▶ [Extract to read]:
########

Single-family homes on Bateman Street

Single family homes on Bateman Street. Credit: Google

By Zendelle Bouchard

The City Council’s Zoning Subcommittee met November 14, 2023. Subcommittee members Councilor Bob Stackpole, Deputy Mayor Maura Herlihy and Councilor Jonathan Martell reviewed proposed amendments to Chapter 280 of the Sanford City ordinances in response to the passage of LD 2003, a state law that mandates communities make changes to zoning ordinances to increase opportunities for housing growth.

ADUs: LD 2003 requires that accessory dwelling units (ADUs), also known as in-law apartments, be allowed anywhere residential development is allowed. Sanford’s zoning ordinance already complies with this. Any lot in the Growth Zone of the city (which is defined in Sanford’s Comprehensive Plan) may have up to two ADUs per lot, while other areas may have one. In addition, LD 2003 prohibits municipalities from requiring offstreet parking for an ADU, so the new proposed ordinance deletes that language.

City Planner Erin Moriarty also recommends amending the ordinance to allow ADUs of up to 40% of the living area of the principal dwelling, or 1,000 square feet, whichever is greater. Subcommittee members had no issue with that change.

Moriarty also recommended removing the requirement for the principal dwelling unit to be owner occupied. The Planning Board recently reviewed the proposed changes, and members did not make a decision on this change, but instead deferred to the City Council. After some discussion, the members of the Subcommittee were in consensus that the owner occupancy requirement be retained. Moriarity said she felt that was “exclusionary zoning,” to which City Manager Buck responded that “all zoning is exclusionary.” He pointed out that LD 2003 is not specific on the issue of owner occupancy, which means communities can make the choice to be more stringent with their requirements.

########

▶ [Data listing]:
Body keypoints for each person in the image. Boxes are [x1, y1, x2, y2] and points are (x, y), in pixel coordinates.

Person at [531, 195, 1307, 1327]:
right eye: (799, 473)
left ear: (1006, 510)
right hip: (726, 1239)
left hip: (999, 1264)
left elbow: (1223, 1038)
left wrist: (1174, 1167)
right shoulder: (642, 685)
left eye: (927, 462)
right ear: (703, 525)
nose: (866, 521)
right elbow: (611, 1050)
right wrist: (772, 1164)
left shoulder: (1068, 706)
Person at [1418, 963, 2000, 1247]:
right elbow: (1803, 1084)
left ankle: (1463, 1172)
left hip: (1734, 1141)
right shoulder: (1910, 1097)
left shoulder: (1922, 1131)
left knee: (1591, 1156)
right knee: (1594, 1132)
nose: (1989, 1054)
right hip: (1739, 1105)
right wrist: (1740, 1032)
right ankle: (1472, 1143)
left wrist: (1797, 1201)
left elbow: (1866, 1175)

########

▶ [Instructions to follow]:
Answer these questions from the Sanford zoning article:
(a) On what date did the City Council's Zoning Subcommittee meet?
(b) How many accessory dwelling units may a lot in the city's Growth Zone have?
(c) What did the Subcommittee members agree to do with the owner occupancy requirement?

▶ [Result below]:
(a) November 14, 2023.
(b) Up to two.
(c) Keep it.